One of the time-honored practices of school leaders is to visit classrooms and conduct teacher observations. These visits are intended to provide teachers with constructive feedback about their performance and help them enhance their professional practice. They also help principals keep tabs on instruction and evaluate teacher performance. While the goals behind teacher observations are laudable, the process sometimes does not follow the script and can even lead to frustration and resentment for both parties.
For teachers, observations can oftentimes be disruptive. Even when notified previously, the presence of one or more administrators can interrupt the flow of class and be unnerving. Many worry about what is going through the mind of their supervisor and fret over the post-observation feedback that they will receive -- if they get any at all.
Many principals struggle with the process as well. When should they observe and how often? How much time should they be spending in the classroom? Do they need to notify the teacher ahead of time? What will they be looking for? When and how should they offer feedback? How can they use this experience to promote teacher growth and evaluation?
I experienced these issues firsthand, as a teacher and then as a principal. As a teacher, I knew what it was like to be visited often, as well as to go an entire year without an administrator walking in. I remember the highs of positive feedback and the lows of feeling that the principal really did not know what I was doing in class or how successful I was in my classroom. My years in administration allowed me to conduct many affirming, growth-oriented conversations with teachers. I also had too many talks with teachers that seemed awkward at times, or made me feel that I had not done enough to set the right tone.
The following represents a short list of suggestions for principals that I believe can make classroom visits and observations productive, constructive and positive for all parties.
- Clarify intentions. Let teachers know what it is that you seek to achieve when you visit. What are you looking for, in terms of instruction, engagement and classroom management? What does good teaching look like to you? More importantly, let teachers know that the purpose of your visit is to help, not to catch them doing something wrong. Even if there is a breakdown, your interest is to help them reflect and identify better ways forward, not to get stuck in the moment.
- Develop a common language. Use terminology that all parties understand. When analyzing the lesson, it is helpful to be able to speak about terms like objective, anticipatory set, input and closure and have the teachers know clearly what you mean. If there are terms that are unknown or ambiguous, use in-service teacher meetings to elucidate and explain their importance.
- Take good notes. Script-tape is a way of keeping copious notes that allows you to drill down and achieve greater understanding about classroom activities and teacher rationale. By giving teachers the chance to explain before passing verdict -- "tell me about when you..." -- you will oftentimes find that their apparent misstep or incongruent comment was both relevant and purposeful.

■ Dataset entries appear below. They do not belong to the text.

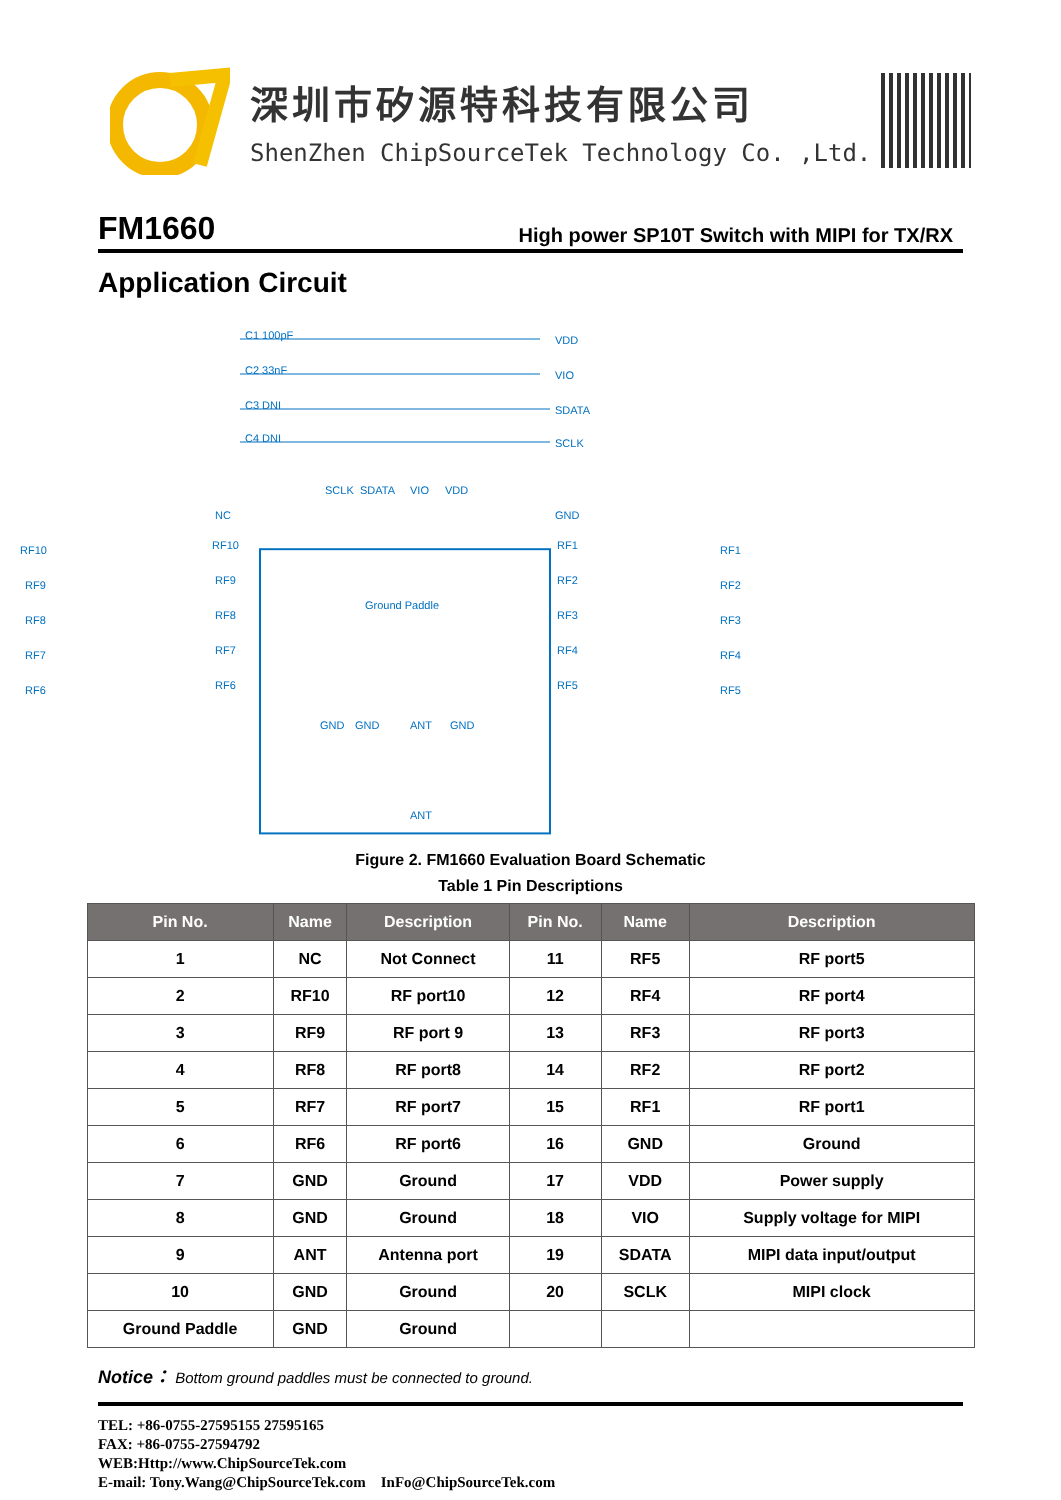深圳市矽源特科技有限公司
ShenZhen ChipSourceTek Technology Co. ,Ltd.
FM1660 High power SP10T Switch with MIPI for TX/RX
Application Circuit
VDD
VIO
SDATA
SCLK
C1 100pF
C2 33nF
C3 DNI
C4 DNI
SCLK
SDATA
VIO
VDD
NC
GND
RF10
RF10
RF1
RF1
RF9
RF9
RF2
RF2
RF8
RF8
RF3
RF3
RF7
RF7
RF4
RF4
RF6
RF6
RF5
RF5
Ground Paddle
GND
GND
ANT
GND
ANT
Figure 2. FM1660 Evaluation Board Schematic
Table 1 Pin Descriptions
| Pin No. | Name | Description | Pin No. | Name | Description |
| --- | --- | --- | --- | --- | --- |
| 1 | NC | Not Connect | 11 | RF5 | RF port5 |
| 2 | RF10 | RF port10 | 12 | RF4 | RF port4 |
| 3 | RF9 | RF port 9 | 13 | RF3 | RF port3 |
| 4 | RF8 | RF port8 | 14 | RF2 | RF port2 |
| 5 | RF7 | RF port7 | 15 | RF1 | RF port1 |
| 6 | RF6 | RF port6 | 16 | GND | Ground |
| 7 | GND | Ground | 17 | VDD | Power supply |
| 8 | GND | Ground | 18 | VIO | Supply voltage for MIPI |
| 9 | ANT | Antenna port | 19 | SDATA | MIPI data input/output |
| 10 | GND | Ground | 20 | SCLK | MIPI clock |
| Ground Paddle | GND | Ground | | | |
Notice： Bottom ground paddles must be connected to ground.
TEL: +86-0755-27595155 27595165
FAX: +86-0755-27594792
WEB:Http://www.ChipSourceTek.com
E-mail: Tony.Wang@ChipSourceTek.com InFo@ChipSourceTek.com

- Leave quick impressions with specificity. Pen a short note just as you are planning to exit the room. It should be positive and specific, detailing something in particular that you noticed and want to reinforce.
- Debrief in the near term. Don't let much time elapse between your visit and the debriefing. Teachers are anxious to hear from you and a prolonged delay can lead them to think that something was amiss or that you simply do not care enough to get back with them. Moreover, the longer the gap, the harder it'll be for both parties to reconstruct the events and make sense of them, which is the real point of the visit to begin with.
- Collect data. There are tools that principals can use, such as Teachscape, that can help them "check off" when they observe certain things in the classroom, such as student groupings and instructional tone. Such data can be useful to view in the aggregate, either to observe a teacher's progression over time or to see how prevalent certain teaching practices are amongst members of staff or even subsections. For example, perhaps trends will emerge in which lower school teachers are using more cooperative and group learning and middle school teachers tend to rely more heavily on frontal lecturing.
- Choose frequency over duration. If done correctly, a principal can gather much information and a clear understanding of what's going on in a classroom in just a few short minutes. Short visitations allow principals to get into more rooms, which boost morale. They also put teachers at ease, as each visit is low stakes and part of a natural, organic process, not based on a concern.
- Use a formative approach. As with formative assessment, a proactive approach gives teachers feedback in an ongoing fashion and gives all parties a chance to try to remedy problem situations in a timely fashion. Gone are the almighty summative observations in the spring that are used to determine whether a teacher is a keeper.
- Stay to the goals. This may be the most important of all. I strongly suggest that every teacher be asked in the spring for a few goals that they wish to work on over the summer and into the following school year. The goals should be reviewed by a supervisor and agreed to. Once that's in place, principals should try whenever possible to comment with the goals in mind. How is the teacher faring? What steps need to be taken to help support her? Staying focused on goals not only helps you check off on an important growth area, but also makes the post-observation conversation feel more natural, as the next step in an ongoing conversation.
By following at least some of these suggestions, principals can set a more positive, focused and goal-oriented tone to the observation process. The result will be happier teachers and genuine sense of fulfillment, knowing that you are satisfying one of the most important tasks in your role as instructional leader.